Dès l’introduction, les auteurs rappellent que la souveraineté ne peut plus être considérée comme un enjeu secondaire : « La souveraineté des données est au centre des préoccupations des gouvernements, des régulateurs et des entreprises. » L’objectif affiché est d’« attirer l’attention sur les risques liés à l’inaction et souligner l’urgence d’agir ». Ce positionnement oriente la grille d’analyse du rapport, qui fait de la souveraineté un impératif de résilience, de conformité et de compétitivité.

Les résultats sont éloquents : la souveraineté est devenue une préoccupation mondiale. pour 92 % des participants, qui estiment que le manque de prise en compte de la souveraineté des données peut « nuire à la réputation » de l’entreprise, et 85 % redoutent une « perte de confiance client ». Un expert australien en IA ajoute : « De plus en plus, il devient difficile de confier des données sensibles à l’un des grands fournisseurs mondiaux. »

La souveraineté est une préoccupation mondiale ...

Contrairement à une idée largement véhiculée par certains fournisseurs américains, la souveraineté numérique n’est pas une obsession bureaucratique propre à l’Europe. Loin d’être une exception européenne, cette inquiétude s’étend aujourd’hui à l’ensemble des régions connectées. L’enquête menée par Pure Storage, qui exclut volontairement les États-Unis, montre au contraire que les enjeux de localisation, de contrôle des données, et d’indépendance stratégique sont devenus des préoccupations transversales, partagées par les entreprises en France, en Allemagne, au Royaume-Uni, mais aussi en Inde, au Japon, à Singapour, en Australie ou en Corée du Sud.

Ce constat est largement partagé dans l’enquête. Un expert australien en gouvernance IA souligne ainsi que « la souveraineté des données est en train de redéfinir les frontières mêmes de ce que signifie protéger l’information ». Un responsable néo-zélandais enfonce le clou : « Si vous perdez l’accès à votre logiciel ou au format de vos données, votre souveraineté est illusoire. » Même son de cloche du côté des dirigeants britanniques, qui alertent sur l’incapacité croissante à confier des informations sensibles « dans un monde géopolitiquement incertain ».

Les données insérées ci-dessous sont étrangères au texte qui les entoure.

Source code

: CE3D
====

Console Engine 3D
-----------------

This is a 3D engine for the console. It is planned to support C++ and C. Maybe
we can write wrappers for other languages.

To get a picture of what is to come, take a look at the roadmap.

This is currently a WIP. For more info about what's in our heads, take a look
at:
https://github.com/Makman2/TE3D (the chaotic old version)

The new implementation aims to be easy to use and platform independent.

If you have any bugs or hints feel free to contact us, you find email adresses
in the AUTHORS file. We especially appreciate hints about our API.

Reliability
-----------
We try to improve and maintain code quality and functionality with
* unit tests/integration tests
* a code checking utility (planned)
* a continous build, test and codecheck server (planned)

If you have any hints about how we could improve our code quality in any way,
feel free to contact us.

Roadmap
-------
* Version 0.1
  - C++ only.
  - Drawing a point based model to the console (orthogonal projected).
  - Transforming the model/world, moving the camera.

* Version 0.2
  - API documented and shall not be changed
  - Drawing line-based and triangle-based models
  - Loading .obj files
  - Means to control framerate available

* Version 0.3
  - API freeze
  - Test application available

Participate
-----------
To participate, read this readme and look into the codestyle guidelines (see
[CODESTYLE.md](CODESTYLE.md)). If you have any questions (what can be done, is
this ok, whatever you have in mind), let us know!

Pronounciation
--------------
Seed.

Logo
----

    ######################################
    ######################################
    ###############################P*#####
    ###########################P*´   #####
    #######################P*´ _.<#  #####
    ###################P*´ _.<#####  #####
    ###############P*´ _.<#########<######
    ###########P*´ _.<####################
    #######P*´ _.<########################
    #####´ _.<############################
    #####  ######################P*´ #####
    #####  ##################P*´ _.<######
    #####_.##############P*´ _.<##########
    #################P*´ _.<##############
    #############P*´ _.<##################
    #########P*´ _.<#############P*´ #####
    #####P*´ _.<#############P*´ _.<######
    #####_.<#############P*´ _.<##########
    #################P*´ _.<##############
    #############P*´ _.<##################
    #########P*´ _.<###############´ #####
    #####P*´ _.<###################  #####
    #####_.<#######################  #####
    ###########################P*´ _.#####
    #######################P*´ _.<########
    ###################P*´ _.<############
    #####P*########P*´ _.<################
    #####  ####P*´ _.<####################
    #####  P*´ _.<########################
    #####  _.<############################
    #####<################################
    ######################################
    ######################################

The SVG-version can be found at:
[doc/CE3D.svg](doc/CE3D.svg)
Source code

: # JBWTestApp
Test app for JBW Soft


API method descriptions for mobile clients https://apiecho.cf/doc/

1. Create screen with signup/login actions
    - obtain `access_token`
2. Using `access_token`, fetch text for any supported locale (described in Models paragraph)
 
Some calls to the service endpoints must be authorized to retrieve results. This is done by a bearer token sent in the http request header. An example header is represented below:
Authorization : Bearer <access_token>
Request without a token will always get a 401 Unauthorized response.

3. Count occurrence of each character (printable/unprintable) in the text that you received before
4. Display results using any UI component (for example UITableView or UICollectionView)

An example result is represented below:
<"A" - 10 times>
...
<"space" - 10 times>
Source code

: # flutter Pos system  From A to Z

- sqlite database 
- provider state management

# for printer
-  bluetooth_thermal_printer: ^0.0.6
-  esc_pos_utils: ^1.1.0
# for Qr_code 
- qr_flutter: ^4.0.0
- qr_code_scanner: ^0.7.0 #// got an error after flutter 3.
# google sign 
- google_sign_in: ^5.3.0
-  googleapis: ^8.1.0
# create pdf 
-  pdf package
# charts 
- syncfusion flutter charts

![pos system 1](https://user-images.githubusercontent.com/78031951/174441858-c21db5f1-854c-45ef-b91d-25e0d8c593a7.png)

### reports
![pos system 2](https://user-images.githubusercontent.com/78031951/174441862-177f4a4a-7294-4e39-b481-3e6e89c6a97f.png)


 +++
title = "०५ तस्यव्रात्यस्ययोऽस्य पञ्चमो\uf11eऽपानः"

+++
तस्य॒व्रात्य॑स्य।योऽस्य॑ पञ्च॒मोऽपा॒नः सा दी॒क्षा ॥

... et un enjeu systémique

Cette convergence démontre que la souveraineté des données est devenue un enjeu systémique, qui dépasse les clivages culturels ou réglementaires. Si l’Europe formalise davantage ses exigences via des textes comme le RGPD, DORA, le Data Act ou l’AI Act, elle n’est plus seule à structurer sa gouvernance numérique. Le rapport souligne par exemple que Singapour, l’Inde et le Japon ont renforcé leurs législations pour s’aligner partiellement sur les standards européens.

En mettant en lumière ces préoccupations communes, l’étude invalide l’idée que l’Europe ferait figure d’exception ou d’entrave. Elle montre au contraire que la souveraineté numérique est devenue une priorité partagée, qui redéfinit les équilibres entre innovation, gouvernance, dépendances industrielles et ordres juridiques. La question n’est plus de savoir si la souveraineté est nécessaire, mais comment en garantir les conditions effectives, dans un monde où l’interdépendance est devenue la norme.